BRIDGEPORT, Conn. — While the court-ordered release of a 1999 deposition of Cardinal Edward Egan is not the first time sealed testimony from a clerical sex-abuse case has become public, it appears to be just the beginning of more embarrassment for the Church.
More than 12,000 pages of documents were released by the Diocese of Bridgeport, Conn., with the media focusing on remarks by Cardinal Egan, who was at that time the diocese’s bishop. The remarks chosen by the media make him appear aloof, indifferent and hesitant to take any claim of clerical sexual abuse seriously.
More testimony and private files from other abuse cases are beginning to become available. And at least two Catholic attorneys believe this could signal a new strain in church-state relations, especially by bishops who do not want the government intruding into Church affairs.
Mark Chopko, former general counsel to the U.S. Conference of Catholic Bishops, said the Church will litigate cases differently out of necessity and this will raise the bar on confidentiality orders, resulting in cases that are even more contentious.
“No party should simply count on the good faith of the parties or even the adequacy of promises of confidentiality made years ago,” Chopko said. “Notably (as I remember the case), the initial trial judge in the case granted an order of confidentiality. But that judge no longer was assigned to the case when The New York Times and others sought the records. That [second] judge, who lacked the connection to the case, redid the first judge’s orders against different facts and circumstances. So hereafter I expect that parties will want better assurances and regularly revisit those matters.”
Chopko doesn’t think the Church ever imagined that transcripts from any sex-abuse case would be publicly released. “In late 2001 The Boston Globe won a similar lawsuit against the Archdiocese of Boston, which resulted in the release of records from Father John Geoghan, a serial offender,” he said. “So this ruling is not precedential. I suspect there are secular examples as well where media go back to seek records from otherwise closed and completed cases.”
But he said that what is troubling is the question of whether the diocese would have approached the case differently were it aware that some media outlet, a decade later, would try to open closed files, he said. There are many reasons to seal a case, Chopko said, including protecting the privacies of supposed victims and perpetrators and their families.
University of Notre Dame Law School professor Richard Garnett, who focuses on issues of religion in the public square, said that the Church has reason to be more guarded than ever.

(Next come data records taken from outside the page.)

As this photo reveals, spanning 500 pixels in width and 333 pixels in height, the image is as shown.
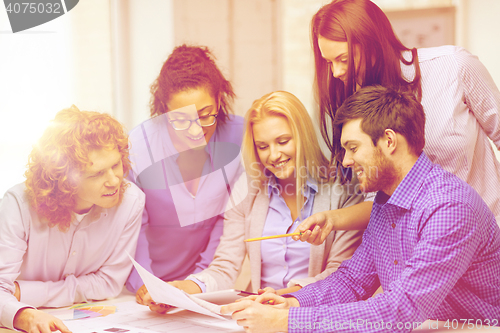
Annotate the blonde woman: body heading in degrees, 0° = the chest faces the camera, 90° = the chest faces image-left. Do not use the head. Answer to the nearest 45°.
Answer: approximately 0°

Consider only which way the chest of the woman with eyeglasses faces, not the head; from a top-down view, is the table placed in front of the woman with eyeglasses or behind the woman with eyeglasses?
in front

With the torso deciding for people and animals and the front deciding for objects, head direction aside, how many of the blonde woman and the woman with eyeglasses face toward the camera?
2
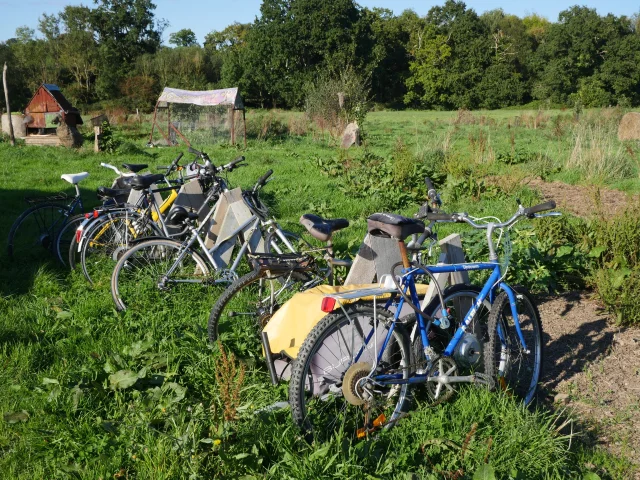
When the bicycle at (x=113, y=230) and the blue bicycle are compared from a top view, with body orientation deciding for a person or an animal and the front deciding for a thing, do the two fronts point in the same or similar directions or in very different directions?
same or similar directions

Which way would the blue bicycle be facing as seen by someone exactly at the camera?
facing away from the viewer and to the right of the viewer

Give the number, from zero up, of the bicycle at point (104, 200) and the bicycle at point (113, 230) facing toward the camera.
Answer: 0

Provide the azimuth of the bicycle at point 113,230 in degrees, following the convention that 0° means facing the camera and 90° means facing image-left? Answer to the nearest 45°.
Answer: approximately 225°

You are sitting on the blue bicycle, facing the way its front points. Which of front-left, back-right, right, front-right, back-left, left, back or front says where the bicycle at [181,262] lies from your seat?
left

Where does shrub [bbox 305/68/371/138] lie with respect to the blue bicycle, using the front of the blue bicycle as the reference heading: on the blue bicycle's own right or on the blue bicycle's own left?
on the blue bicycle's own left

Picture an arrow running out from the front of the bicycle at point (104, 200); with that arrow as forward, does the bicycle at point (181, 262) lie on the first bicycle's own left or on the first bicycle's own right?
on the first bicycle's own right

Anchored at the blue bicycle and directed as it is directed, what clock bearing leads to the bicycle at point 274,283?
The bicycle is roughly at 9 o'clock from the blue bicycle.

“The nature of the balance is very different in a civil case than in a civil case when the government is prosecuting,” he said. “If they [the plaintiffs] have already won release and got recovery [their award], it’s not clear that what’s in that file is going to be useful in helping them get that recovery. The church autonomy principle and the church self-government principle does, it seems to me, give us good reason to worry about ‘fishing expeditions.’”
The right of church self-governance is important, said Garnett, but there are limits to church autonomy. “The Church has its own jurisdiction when it comes to membership, ordination and matters like that. Where you get in trouble, obviously, is that it doesn’t mean that the Church is exempt from or immune to civil laws,” he said. “In some of these cases about disclosures, it’s sometimes hard to figure out which side of the line we’re talking about. The government is entitled, as a general matter, to relevant evidence about crimes. The mere fact that that evidence is embarrassing to the Church doesn’t mean that their religious liberty is being violated. The question is often going to hinge on ‘What is this information for?’ ‘What’s the relevance of it?’”

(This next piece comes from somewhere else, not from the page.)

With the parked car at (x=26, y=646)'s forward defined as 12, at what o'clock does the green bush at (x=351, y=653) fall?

“I remember a couple of years ago, the attorney general of Massachusetts started making some noise about the possibility of the state getting into the business of overseeing who is selected for ordination to make sure that they were ‘kid safe,’” he continued. “It wouldn’t be appropriate for the government trying to get that kind of evidence from the Church for that kind of regulation, because it’s not entitled to do that kind of regulation. But if we’re talking about getting material relating to something over which the government does have jurisdiction, like, say, an assault on a child, then I’m not so sure that the church autonomy principle is going to shield the Church.”
So, does the release of a sealed deposition constitute an intrusion of the state into church affairs? Chopko contended that under certain circumstances, it can.
“If the court were ordering the Church to release certain confidential information, the matter could certainly be an interference in what the Church considers confidential. I suspect (but do not know) that the media did not look to get the supposed victim records in the Connecticut case, only the diocesan records,” Chopko said. “That’s certainly unfair and unbalanced. But if the material is already on file with the court as part of the discovery materials or other records lodged by the diocese in support of its case, the court already has possession of the material. If there were not an opportunity for the Church to assert its constitutional interests in certain records, that too would raise constitutional questions, not just church-state issues, but due process, as well.”
Bishop Blase Cupich of Rapid City, S.D., chairman of the U.S. bishops’ Committee on the Protection of Children and Young People, said he would like to make sure that the laws that are being applied to the Church in abuse cases is being equally applied to other institutions: “If, in fact, there is going to be an opening of sealed documents in the case of the Church, I would like to make sure that whatever standard is being used would be applied equally to the rest of society.”